▸ **Exercise requirements**
Print every line of text in the items below without changing a single character, and leave the pictures out of your answer.

══ Records to use ══

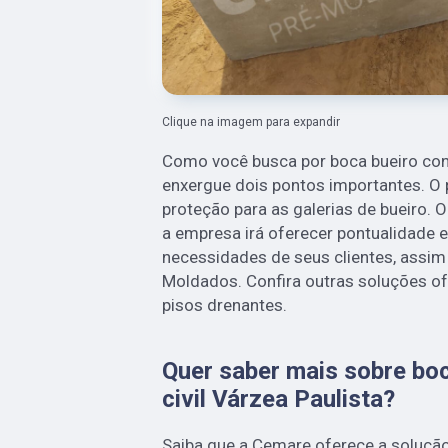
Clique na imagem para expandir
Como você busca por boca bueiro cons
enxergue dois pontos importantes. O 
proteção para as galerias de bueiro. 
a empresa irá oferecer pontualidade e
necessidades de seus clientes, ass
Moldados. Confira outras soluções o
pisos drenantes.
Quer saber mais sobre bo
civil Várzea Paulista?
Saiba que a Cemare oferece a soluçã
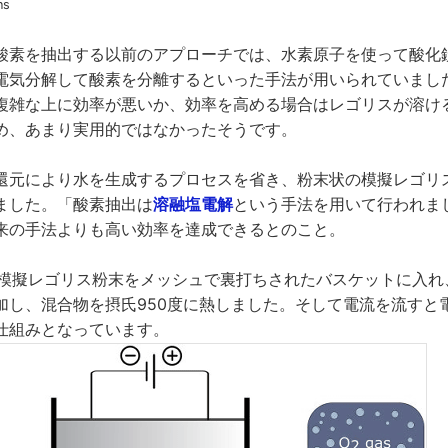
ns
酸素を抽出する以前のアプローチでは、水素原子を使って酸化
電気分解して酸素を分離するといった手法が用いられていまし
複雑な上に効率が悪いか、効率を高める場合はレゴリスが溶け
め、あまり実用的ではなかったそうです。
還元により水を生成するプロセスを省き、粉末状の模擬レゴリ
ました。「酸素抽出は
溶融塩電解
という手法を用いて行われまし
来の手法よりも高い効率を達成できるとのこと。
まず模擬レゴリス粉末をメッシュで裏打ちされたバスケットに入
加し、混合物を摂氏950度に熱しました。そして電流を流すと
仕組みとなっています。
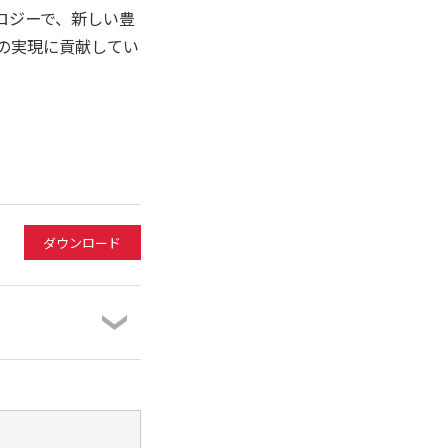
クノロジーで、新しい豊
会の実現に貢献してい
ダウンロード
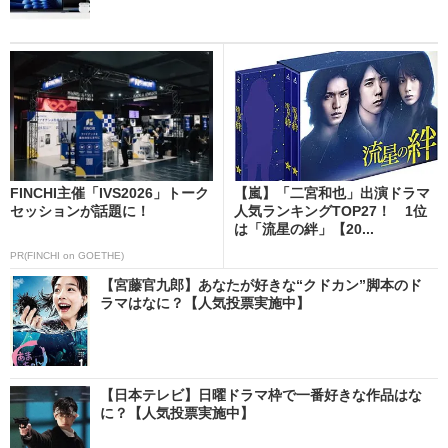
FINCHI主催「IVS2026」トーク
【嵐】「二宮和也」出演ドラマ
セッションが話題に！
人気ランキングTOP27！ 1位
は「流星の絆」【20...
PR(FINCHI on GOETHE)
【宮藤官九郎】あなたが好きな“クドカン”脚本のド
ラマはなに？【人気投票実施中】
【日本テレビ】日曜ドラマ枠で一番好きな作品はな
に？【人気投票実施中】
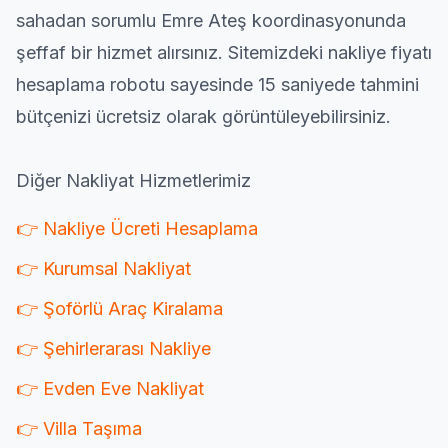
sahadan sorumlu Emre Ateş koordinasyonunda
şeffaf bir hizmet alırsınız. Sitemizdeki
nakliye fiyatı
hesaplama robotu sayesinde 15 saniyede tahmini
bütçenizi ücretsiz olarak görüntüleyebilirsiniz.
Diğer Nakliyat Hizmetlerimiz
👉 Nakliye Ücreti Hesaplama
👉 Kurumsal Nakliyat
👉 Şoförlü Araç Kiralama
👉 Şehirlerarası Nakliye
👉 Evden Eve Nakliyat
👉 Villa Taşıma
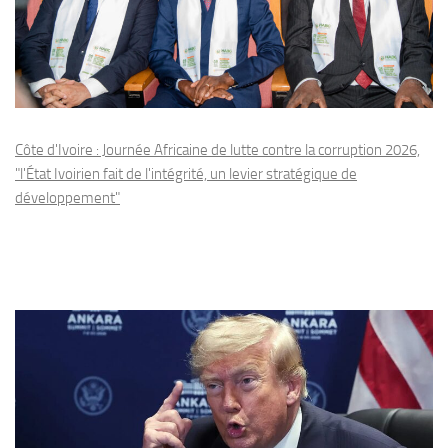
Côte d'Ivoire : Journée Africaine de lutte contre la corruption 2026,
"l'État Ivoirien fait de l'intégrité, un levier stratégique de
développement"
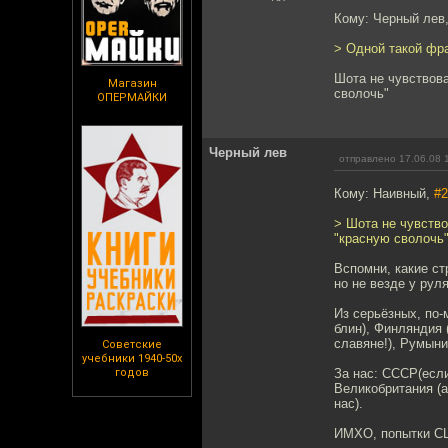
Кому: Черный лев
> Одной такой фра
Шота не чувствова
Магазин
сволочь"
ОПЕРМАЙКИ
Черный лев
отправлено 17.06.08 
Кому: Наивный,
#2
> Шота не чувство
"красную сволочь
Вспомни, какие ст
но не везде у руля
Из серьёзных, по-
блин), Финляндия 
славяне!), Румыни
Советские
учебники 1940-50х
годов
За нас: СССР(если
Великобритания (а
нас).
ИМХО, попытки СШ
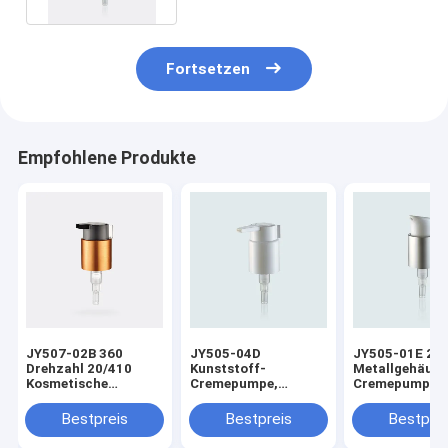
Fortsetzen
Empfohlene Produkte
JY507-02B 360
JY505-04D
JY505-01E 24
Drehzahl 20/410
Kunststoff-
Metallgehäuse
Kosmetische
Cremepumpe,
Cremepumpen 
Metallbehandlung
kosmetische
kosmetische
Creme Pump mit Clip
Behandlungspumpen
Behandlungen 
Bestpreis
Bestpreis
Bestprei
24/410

═══

▸ **Response below**
Clique na imagem para expandir
Como você busca por boca bueiro cons
enxergue dois pontos importantes. O 
proteção para as galerias de bueiro. 
a empresa irá oferecer pontualidade e
necessidades de seus clientes, ass
Moldados. Confira outras soluções o
pisos drenantes.
Quer saber mais sobre bo
civil Várzea Paulista?
Saiba que a Cemare oferece a soluçã
ns
酸素を抽出する以前のアプローチでは、水素原子を使って酸化
電気分解して酸素を分離するといった手法が用いられていまし
複雑な上に効率が悪いか、効率を高める場合はレゴリスが溶け
め、あまり実用的ではなかったそうです。
還元により水を生成するプロセスを省き、粉末状の模擬レゴリ
ました。「酸素抽出は
溶融塩電解
という手法を用いて行われまし
来の手法よりも高い効率を達成できるとのこと。
まず模擬レゴリス粉末をメッシュで裏打ちされたバスケットに入
加し、混合物を摂氏950度に熱しました。そして電流を流すと
仕組みとなっています。
クノロジーで、新しい豊
会の実現に貢献してい
ダウンロード
FINCHI主催「IVS2026」トーク
【嵐】「二宮和也」出演ドラマ
セッションが話題に！
人気ランキングTOP27！ 1位
は「流星の絆」【20...
PR(FINCHI on GOETHE)
【宮藤官九郎】あなたが好きな“クドカン”脚本のド
ラマはなに？【人気投票実施中】
【日本テレビ】日曜ドラマ枠で一番好きな作品はな
に？【人気投票実施中】
sahadan sorumlu Emre Ateş koordinasyonunda
şeffaf bir hizmet alırsınız. Sitemizdeki
nakliye fiyatı
hesaplama robotu sayesinde 15 saniyede tahmini
bütçenizi ücretsiz olarak görüntüleyebilirsiniz.
Diğer Nakliyat Hizmetlerimiz
👉 Nakliye Ücreti Hesaplama
👉 Kurumsal Nakliyat
👉 Şoförlü Araç Kiralama
👉 Şehirlerarası Nakliye
👉 Evden Eve Nakliyat
👉 Villa Taşıma
Côte d'Ivoire : Journée Africaine de lutte contre la corruption 2026,
"l'État Ivoirien fait de l'intégrité, un levier stratégique de
développement"
Кому: Черный лев
> Одной такой фра
Шота не чувствова
Магазин
сволочь"
ОПЕРМАЙКИ
Черный лев
отправлено 17.06.08 
Кому: Наивный,
#2
> Шота не чувство
"красную сволочь
Вспомни, какие ст
но не везде у руля
Из серьёзных, по-
блин), Финляндия 
славяне!), Румыни
Советские
учебники 1940-50х
годов
За нас: СССР(если
Великобритания (а
нас).
ИМХО, попытки СШ
Fortsetzen
Empfohlene Produkte
JY507-02B 360
JY505-04D
JY505-01E 24
Drehzahl 20/410
Kunststoff-
Metallgehäuse
Kosmetische
Cremepumpe,
Cremepumpen 
Metallbehandlung
kosmetische
kosmetische
Creme Pump mit Clip
Behandlungspumpen
Behandlungen 
Bestpreis
Bestpreis
Bestprei
24/410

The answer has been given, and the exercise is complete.